ダニーたちは武装した警官たちに果敢に挑み、闘いました。沈静化したあとの周囲は台風のあとのような惨状でした。ダニーは晴れ晴れとした顔つきでレイに「君は僕の大切な姉さんだ」と言い、レイも「あなたは可愛い妹よ」と応えます。
ダニーは地元に戻り、ジョニーと再会します。結婚して子どももいるジョニーは戸惑いますが、二人は堅くハグして別れます。家族の中で唯一ダニーの理解者だった妹のジョーイは、彼の帰還を大変喜び、「パパとママの態度は神の教えに反するわ」と憤慨するのでした。
ダニーがニューヨーク行きのバスに間に合うよう、田舎道を歩いていると、父親の車が通りかかり停車します。ダニーはかけよりますが、車はそのまま動き出し、遠ざかっていきました。
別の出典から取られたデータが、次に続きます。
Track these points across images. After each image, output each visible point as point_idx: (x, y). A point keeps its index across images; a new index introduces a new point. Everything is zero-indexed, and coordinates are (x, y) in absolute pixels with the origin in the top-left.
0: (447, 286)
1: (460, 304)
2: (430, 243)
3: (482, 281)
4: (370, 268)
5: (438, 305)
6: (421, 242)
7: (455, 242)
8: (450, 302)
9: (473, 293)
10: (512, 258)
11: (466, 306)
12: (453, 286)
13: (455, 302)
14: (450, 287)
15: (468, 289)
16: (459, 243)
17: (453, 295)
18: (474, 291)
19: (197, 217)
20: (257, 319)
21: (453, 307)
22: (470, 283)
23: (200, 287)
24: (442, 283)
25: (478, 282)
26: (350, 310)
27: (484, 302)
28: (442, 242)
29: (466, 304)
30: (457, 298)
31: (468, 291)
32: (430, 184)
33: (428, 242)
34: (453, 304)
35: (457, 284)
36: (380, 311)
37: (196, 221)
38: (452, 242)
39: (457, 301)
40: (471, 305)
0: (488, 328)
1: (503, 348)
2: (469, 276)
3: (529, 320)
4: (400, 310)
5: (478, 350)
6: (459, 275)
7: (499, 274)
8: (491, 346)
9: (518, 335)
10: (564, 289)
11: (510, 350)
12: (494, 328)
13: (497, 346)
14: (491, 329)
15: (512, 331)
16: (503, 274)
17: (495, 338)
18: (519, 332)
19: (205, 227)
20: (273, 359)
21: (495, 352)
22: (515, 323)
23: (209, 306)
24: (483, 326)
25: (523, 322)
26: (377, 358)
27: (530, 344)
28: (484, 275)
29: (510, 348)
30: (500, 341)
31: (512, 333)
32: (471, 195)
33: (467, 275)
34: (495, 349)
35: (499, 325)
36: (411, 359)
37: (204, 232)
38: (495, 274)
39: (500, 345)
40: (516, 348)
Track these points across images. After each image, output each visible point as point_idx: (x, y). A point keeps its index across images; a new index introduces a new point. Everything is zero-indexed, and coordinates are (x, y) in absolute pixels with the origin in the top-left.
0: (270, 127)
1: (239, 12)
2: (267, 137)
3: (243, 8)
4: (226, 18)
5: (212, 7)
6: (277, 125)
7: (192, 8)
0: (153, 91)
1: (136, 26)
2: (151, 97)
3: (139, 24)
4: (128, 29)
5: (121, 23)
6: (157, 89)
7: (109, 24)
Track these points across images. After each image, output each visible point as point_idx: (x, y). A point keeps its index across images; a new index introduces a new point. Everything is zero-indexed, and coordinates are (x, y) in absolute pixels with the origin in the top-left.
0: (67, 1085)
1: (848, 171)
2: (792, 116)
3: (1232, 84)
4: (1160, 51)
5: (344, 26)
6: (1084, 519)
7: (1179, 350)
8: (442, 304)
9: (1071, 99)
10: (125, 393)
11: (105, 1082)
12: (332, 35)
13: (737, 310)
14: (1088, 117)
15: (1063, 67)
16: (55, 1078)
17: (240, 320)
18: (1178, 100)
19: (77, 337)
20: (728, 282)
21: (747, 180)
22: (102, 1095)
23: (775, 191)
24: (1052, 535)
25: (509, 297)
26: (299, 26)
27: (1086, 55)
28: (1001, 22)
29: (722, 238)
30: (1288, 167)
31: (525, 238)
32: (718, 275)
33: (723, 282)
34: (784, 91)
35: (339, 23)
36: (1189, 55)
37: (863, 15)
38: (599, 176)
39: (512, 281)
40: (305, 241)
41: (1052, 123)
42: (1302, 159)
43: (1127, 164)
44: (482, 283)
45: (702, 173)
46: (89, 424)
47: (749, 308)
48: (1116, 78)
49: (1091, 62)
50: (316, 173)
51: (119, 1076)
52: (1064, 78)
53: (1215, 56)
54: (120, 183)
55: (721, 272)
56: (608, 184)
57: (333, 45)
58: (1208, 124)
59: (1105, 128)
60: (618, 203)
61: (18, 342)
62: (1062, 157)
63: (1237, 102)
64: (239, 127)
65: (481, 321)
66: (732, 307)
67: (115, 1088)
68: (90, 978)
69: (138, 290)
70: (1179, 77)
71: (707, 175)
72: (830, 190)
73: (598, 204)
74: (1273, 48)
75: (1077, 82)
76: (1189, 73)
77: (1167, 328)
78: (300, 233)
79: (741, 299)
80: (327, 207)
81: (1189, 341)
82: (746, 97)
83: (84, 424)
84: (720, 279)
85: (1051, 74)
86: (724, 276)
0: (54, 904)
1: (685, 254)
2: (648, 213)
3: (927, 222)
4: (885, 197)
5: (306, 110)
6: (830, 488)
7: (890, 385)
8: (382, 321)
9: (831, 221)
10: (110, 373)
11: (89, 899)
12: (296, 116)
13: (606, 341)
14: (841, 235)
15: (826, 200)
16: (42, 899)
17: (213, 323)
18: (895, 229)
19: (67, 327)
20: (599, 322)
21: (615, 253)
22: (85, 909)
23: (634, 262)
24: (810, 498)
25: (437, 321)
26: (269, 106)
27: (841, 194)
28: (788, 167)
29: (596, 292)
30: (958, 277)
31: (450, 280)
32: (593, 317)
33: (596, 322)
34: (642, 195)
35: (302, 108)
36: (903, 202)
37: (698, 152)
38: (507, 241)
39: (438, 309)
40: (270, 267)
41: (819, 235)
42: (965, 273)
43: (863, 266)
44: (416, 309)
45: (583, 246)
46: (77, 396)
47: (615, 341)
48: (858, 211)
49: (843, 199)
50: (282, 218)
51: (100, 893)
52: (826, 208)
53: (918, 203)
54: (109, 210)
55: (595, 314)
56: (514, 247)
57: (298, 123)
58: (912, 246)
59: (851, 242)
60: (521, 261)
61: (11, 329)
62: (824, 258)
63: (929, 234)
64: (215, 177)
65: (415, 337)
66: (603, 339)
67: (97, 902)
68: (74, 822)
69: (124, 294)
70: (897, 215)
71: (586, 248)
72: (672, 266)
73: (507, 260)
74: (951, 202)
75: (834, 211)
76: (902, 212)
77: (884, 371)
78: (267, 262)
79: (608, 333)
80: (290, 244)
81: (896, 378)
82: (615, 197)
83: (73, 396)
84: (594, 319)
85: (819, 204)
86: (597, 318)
1970年には暴動一周年を記念してニューヨークで大規模なゲイパレードが行われ、以降、毎年行われるようになります。ダニーがパレードに参加していると、沿道に笑顔の妹と母の姿が見えました。
『ストーンウォール』の感想と評価
オバマ大統領は就任第二回目の演説で、最初の女性の権利獲得のための会議である「セネカ・フォールズ」と公民権運動の舞台となる「セルマ」とともに、「ストーンウォール」に言及しました。「ストーンウォール」の反乱は、セクシュアル・マイノリティの社会運動の原点と言われています。
本作がアメリカで封切られた際には、史実と違うとの声もあったようです。映画の終わりに実在した人物たちのその後が字幕で出るのですが、主要人物のダニーやレイについては触れられません。彼らは実在した人物ではなく創作されたキャラクターなのです。まるで彼らが中心に動いたように歴史を改ざんし、実際に運動に尽力した人々を軽視しているという批判です。
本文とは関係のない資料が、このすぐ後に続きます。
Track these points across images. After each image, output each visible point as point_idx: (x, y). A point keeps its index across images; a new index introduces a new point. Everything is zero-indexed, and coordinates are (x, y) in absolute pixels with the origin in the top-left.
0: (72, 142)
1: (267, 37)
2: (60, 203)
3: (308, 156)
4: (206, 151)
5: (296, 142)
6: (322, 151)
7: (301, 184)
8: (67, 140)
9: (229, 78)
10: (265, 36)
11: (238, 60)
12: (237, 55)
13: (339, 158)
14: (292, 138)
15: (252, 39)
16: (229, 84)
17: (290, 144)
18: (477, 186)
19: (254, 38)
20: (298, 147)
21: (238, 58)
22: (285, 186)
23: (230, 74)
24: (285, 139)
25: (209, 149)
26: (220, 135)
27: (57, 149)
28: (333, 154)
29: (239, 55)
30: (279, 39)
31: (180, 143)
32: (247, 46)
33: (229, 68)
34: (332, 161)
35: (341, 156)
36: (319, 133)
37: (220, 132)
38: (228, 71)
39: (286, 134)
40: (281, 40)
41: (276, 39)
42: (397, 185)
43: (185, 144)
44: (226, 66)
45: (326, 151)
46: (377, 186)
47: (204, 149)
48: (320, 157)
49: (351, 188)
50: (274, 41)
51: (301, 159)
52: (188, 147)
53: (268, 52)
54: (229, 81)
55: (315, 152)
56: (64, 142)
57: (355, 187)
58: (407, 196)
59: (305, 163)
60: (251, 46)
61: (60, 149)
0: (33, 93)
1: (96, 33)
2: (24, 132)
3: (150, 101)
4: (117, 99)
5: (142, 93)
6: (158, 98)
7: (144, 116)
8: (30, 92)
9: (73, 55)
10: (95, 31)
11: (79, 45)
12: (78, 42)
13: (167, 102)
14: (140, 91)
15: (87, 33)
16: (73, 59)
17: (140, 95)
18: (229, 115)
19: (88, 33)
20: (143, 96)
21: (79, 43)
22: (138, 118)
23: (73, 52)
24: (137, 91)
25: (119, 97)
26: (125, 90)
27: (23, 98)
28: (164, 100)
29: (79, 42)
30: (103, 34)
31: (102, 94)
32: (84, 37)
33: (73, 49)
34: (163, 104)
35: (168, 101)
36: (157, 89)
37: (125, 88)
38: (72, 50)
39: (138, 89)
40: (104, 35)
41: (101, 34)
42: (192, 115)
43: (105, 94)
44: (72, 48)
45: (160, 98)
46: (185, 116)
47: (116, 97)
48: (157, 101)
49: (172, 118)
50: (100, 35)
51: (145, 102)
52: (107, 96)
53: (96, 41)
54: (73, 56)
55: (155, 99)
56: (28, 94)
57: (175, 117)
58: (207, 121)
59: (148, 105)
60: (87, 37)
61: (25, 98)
しかし、ローランド・エメリッヒ監督の狙いは別にあったのだと思います。歴史的な重要人物の功績に敬意を表しつつも、彼が描きたかったのは、恐らく、耐えに耐え忍んで生きてきた多くの名も無きセクシュアル・マイノリティの心の叫びだったのではないでしょうか。歴史の裏には、そうした表には現れない人々、一人一人の魂の爆発があったのだと。
まだキャリアの浅い若手俳優がその期待に応えています。ダニーを演じたのは、スティーブン・スピルバーグ監督の『戦火の馬』の少年役でデビューしたジェレミー・アイヴァイン。田舎の朴訥な少年が都会で必死に生き成長していく様を熱演しています。
そしてレイ役のジョニー・ボーシャン。本作が長編映画デビュー作だそうですが、抜群の存在感を持った恐るべき新人です。今後の活躍が非常に楽しみです。
まとめ
冒頭、ダニーがバスから眺めるマンハッタンの景色や、グリニッジ・ビレッジの風景など、本作は60年代のニューヨークを魅力的に再現しています。また、ショッキング・ブルーの「ヴィーナス」、プロコル・ハルムの「青い影」、バート・バカラックの「小さい願い」などのヒットソングも効果的に挿入されています。
今もなお、世界の77の国でゲイは犯罪とされているなど、根深い差別意識が残っています。アメリカ人ですらストーンウォールの反乱を知らない世代が増えている中、この映画の果たす役割は大きいのです。